3. Make user feedback a normal part of the prototyping, design & build process. Incorporating user feedback in week one, design decisions, and bi-weekly sprints sets a tone and mindset for the entire team. User feedback becomes normalized learning, iterating + optimizing
Ways to gather user feedback
1. Factor in + document intuition-based design at every stage – from prototyping to endless
2. Observe how users behave with the product
3. Run 1on1 user interviews
4. Test, measure, document, and repeat - with data
5. Research & seek out trends
6. Gather feedback using heatmap software/user analytics tools (https://www.guru99.com/best-heatmap-software.html) and via team members that often interact w users and buyers (beta testers; early adopters; sophisticated consumers & established enterprise clients)
BTW I❤️+ promote learning from data & quantitative insights. But I haven't found anything that stacks up to qualitative feedback when sincerely aiming to figure out why someone won't use or buy a product, decided to cancel their subscription, become inactive, or is using it in new ways.
"People don't know what they want until you show it to them." – Steve Jobs. At first, I thought Steve meant that Apple doesn't value consumer feedback. But I realized that wasn't the case.
Business Week. Steve, Did you do consumer research on the iMac when developing it? Steve: No. We have a lot of customers, and we have a lot of research into our installed base. We also watch industry trends pretty carefully.

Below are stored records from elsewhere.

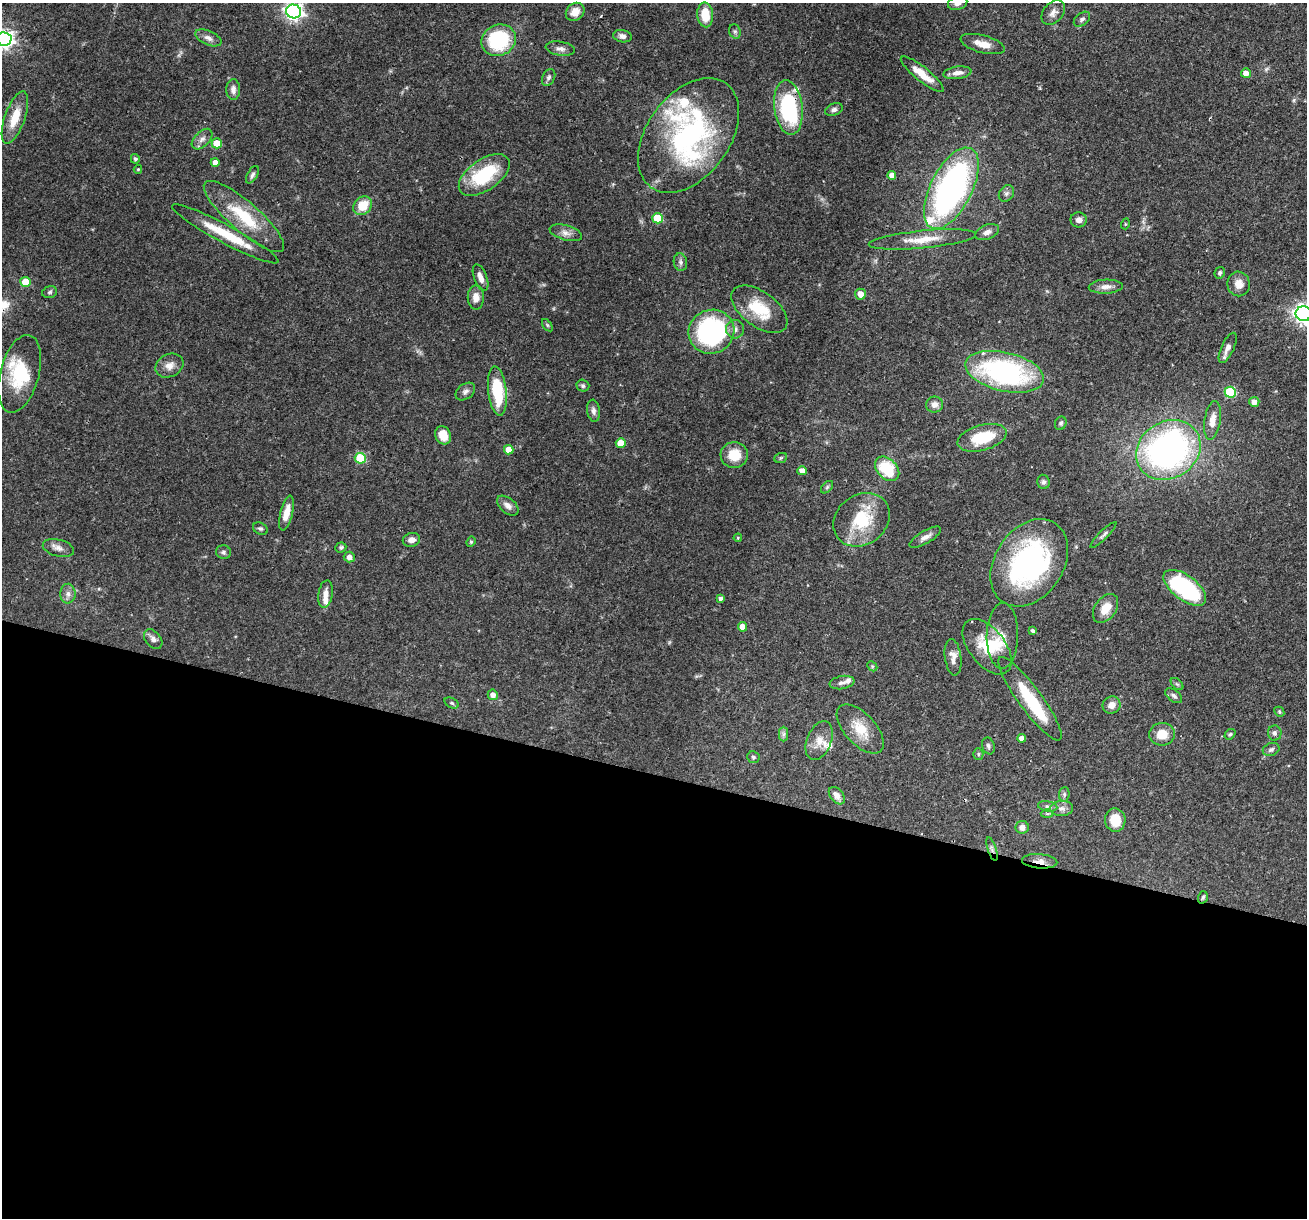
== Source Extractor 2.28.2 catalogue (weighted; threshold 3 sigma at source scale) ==
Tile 14 of 4 x 4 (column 2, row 4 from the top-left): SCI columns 1306-2610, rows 251-1466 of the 5220 x 5237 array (HDU 1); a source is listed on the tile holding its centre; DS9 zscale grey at full resolution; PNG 1309 x 1220 px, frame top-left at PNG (2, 3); each listed source drawn as its Kron ellipse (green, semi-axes under 4 px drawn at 4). Shown black and unused: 37% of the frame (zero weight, under 3 of 4 exposures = <1% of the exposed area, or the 3 px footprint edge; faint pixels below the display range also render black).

But in the end, for something this complicated, it's tough to design products by focus groups. A lot of times, people don't know what they want until you show it to them. That's why ppl at Apple get paid a lot of $$$ bc they're supposed to be on top of things.
My interpretation of Jobs' comment evolved two years into my 12 years in tech as a non-technical leader (alongside my CoFounder and CTO). A key takeaway from Jobs' comment was that he didn't always believe that customer suggestions were the best way to solve a problem.
Apple's process:
1. monitor trends, perform research, and speak with customers to spot fundamental problems, and
2. hire the best available talent to come up with a solution.
Jobs (or, more specifically, Jony Ive, the head of product design at the time) still influences the way my team and I not only leverage NEGATIVE USER feedback. We look for NEGATIVE USER feedback and make it an integral part of our product evolution at every stage.